Dengan sistem tersebut suasana pembagian rapor pun terasa
berbeda.
Para orang tua tidak hanya pulang membawa rapor tetapi juga
membawa bingkisan MBG untuk anak-anak mereka.
“Alhamdulillah, pulangnya wali murid bawa rapor sekaligus
bingkisan,” katanya.
Suharto mengungkapkan bahwa respon wali murid terhadap
program MBG sangat positif.
Para orang tua merasa terbantu karena tidak perlu lagi
memikirkan kebutuhan makan anak selama sekolah.
“Mereka senang sekali dan berterima kasih. Anak-anak juga tidak
bingung lagi mau makan apa sarapan dari mana. Semua sudah dibantu oleh
pemerintah,” ujarnya.
Jumlah penerima MBG di SMA Negeri 1 Bandar Lampung sendiri
diperkirakan mencapai lebih dari 800 siswa.
Ia menegaskan bahwa seluruh siswa berhak menerima program
tersebut.
Terkait sistem pembagian MBG dengan rapel, Suharto memastikan
hingga saat ini tidak ada komplain dari wali murid maupun siswa.
Justru saat pembagian rapot dan pembagian MBG tersebut banyak wali murid yang pulang
dengan wajah tersenyum.
“Kalau orang diberi rezeki ya tidak ada yang komplain,”
ucapnya sambil tersenyum.
Ia juga menilai pengelolaan dapur MBG berjalan profesional,
bersih, dan tepat waktu.
Jika ada menu yang dirasa kurang sesuai selera siswa, pihak
sekolah langsung menyampaikan dan mendapat respon cepat.
“Standar gizinya terpenuhi. Kalau ada masukan dapur
langsung merespons. Selama ini lancar,” tuturnya.
Suharto juga berpesan agar paket MBG yang sudah diterima benar-benar
dimanfaatkan oleh siswa yang bersangkutan.

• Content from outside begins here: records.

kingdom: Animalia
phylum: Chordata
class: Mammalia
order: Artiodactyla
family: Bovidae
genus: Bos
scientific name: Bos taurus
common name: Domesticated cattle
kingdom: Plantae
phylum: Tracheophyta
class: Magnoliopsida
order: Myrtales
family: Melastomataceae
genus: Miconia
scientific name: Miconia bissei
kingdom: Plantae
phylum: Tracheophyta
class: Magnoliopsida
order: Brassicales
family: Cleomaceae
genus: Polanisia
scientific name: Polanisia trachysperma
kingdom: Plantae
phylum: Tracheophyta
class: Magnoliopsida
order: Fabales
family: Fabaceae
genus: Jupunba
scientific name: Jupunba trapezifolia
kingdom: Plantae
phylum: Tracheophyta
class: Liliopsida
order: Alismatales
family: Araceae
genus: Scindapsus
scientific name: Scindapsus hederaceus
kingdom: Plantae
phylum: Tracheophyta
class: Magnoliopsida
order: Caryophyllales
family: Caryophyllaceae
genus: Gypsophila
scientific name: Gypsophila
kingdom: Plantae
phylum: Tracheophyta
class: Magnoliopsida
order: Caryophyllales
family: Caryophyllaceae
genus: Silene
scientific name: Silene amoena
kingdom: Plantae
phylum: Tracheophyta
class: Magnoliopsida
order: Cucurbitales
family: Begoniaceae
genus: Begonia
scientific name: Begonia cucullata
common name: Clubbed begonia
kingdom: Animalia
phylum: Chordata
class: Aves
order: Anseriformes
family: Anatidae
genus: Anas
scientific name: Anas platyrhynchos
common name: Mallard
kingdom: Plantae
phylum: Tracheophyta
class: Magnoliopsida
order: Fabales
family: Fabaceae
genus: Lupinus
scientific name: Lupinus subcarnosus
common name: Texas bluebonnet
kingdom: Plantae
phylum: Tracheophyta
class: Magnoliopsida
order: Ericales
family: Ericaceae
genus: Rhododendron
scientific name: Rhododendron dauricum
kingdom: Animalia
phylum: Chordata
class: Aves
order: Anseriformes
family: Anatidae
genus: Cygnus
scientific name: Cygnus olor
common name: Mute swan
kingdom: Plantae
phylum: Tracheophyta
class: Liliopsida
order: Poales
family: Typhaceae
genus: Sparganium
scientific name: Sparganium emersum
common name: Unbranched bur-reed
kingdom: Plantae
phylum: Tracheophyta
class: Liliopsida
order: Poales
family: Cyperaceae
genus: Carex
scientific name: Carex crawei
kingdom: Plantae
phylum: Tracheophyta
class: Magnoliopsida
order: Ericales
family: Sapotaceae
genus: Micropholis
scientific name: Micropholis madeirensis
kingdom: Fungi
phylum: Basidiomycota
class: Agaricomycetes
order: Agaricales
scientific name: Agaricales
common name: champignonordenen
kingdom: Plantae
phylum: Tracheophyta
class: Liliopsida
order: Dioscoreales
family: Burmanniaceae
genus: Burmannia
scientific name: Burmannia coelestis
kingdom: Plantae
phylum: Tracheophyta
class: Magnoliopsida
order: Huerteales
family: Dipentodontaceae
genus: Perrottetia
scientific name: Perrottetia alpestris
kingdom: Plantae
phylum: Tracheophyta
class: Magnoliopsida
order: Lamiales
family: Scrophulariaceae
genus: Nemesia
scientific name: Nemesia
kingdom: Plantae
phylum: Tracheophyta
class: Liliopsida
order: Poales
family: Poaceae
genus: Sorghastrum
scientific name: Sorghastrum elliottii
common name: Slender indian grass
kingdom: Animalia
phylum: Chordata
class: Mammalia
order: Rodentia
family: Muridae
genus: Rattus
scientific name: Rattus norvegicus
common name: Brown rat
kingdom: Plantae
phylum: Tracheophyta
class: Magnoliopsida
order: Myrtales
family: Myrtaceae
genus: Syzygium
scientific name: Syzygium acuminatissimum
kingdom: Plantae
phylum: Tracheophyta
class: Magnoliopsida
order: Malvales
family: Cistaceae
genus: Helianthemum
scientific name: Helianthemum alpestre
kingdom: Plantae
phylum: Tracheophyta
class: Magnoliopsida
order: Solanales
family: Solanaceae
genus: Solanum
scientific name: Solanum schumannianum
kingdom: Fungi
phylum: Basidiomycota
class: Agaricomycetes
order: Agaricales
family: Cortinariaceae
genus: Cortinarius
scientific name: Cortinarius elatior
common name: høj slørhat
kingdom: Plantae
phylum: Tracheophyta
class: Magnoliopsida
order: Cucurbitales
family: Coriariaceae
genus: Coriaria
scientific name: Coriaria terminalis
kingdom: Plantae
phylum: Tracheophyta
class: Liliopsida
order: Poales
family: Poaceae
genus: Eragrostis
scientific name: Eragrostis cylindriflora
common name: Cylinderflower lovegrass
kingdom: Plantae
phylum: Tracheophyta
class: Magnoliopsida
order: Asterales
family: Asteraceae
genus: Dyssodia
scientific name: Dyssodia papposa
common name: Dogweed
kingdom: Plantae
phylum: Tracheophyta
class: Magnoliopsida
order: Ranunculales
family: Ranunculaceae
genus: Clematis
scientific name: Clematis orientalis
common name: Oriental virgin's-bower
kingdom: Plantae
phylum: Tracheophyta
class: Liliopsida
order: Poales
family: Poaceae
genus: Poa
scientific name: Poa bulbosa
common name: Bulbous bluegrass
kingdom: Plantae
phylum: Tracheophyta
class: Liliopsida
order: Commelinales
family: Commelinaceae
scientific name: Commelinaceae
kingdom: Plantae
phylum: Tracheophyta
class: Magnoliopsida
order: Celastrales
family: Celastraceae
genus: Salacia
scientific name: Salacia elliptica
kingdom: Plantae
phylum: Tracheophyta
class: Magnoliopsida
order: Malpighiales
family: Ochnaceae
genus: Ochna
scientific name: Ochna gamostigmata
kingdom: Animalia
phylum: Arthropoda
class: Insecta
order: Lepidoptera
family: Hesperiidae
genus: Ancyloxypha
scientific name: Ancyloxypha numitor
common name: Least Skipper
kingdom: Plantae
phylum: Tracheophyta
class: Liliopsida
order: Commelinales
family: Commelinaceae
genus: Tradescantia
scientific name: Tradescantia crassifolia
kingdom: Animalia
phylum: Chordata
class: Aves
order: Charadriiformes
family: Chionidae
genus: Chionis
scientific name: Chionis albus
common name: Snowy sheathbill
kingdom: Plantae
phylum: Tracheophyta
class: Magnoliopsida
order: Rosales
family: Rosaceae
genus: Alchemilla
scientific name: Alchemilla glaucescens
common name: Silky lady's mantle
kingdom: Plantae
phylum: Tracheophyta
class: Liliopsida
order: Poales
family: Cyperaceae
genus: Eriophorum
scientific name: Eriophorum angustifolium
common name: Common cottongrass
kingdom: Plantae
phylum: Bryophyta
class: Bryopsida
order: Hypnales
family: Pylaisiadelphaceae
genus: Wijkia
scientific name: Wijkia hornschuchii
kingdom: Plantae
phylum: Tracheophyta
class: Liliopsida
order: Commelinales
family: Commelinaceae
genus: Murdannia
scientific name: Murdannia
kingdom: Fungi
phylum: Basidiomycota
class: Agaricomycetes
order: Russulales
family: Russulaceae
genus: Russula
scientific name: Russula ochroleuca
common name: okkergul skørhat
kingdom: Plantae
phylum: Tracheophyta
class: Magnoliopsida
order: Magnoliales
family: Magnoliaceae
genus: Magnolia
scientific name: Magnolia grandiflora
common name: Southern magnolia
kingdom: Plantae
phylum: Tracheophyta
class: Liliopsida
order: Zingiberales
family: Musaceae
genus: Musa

“Ini untuk anak. Jangan salah sasaran, jangan dibagi-bagi.
Tujuan kita jelas untuk peningkatan gizi anak-anak,” tegasnya.
Sebagai Ketua MKKS SMA Bandar Lampung Suharto juga
memastikan bahwa secara umum tidak ada keluhan terkait MBG di tingkat SMA di Bandar Lampung baik
saat sekolah aktif maupun selama libur.
“Setiap sekolah memang punya kebijakan teknis masing-masing
untuk pembagian MBG selama liburan
ini,” ungkapnya.
“Yang penting program berjalan, hak anak terpenuhi, dan tidak ada kendala,” tambahnya.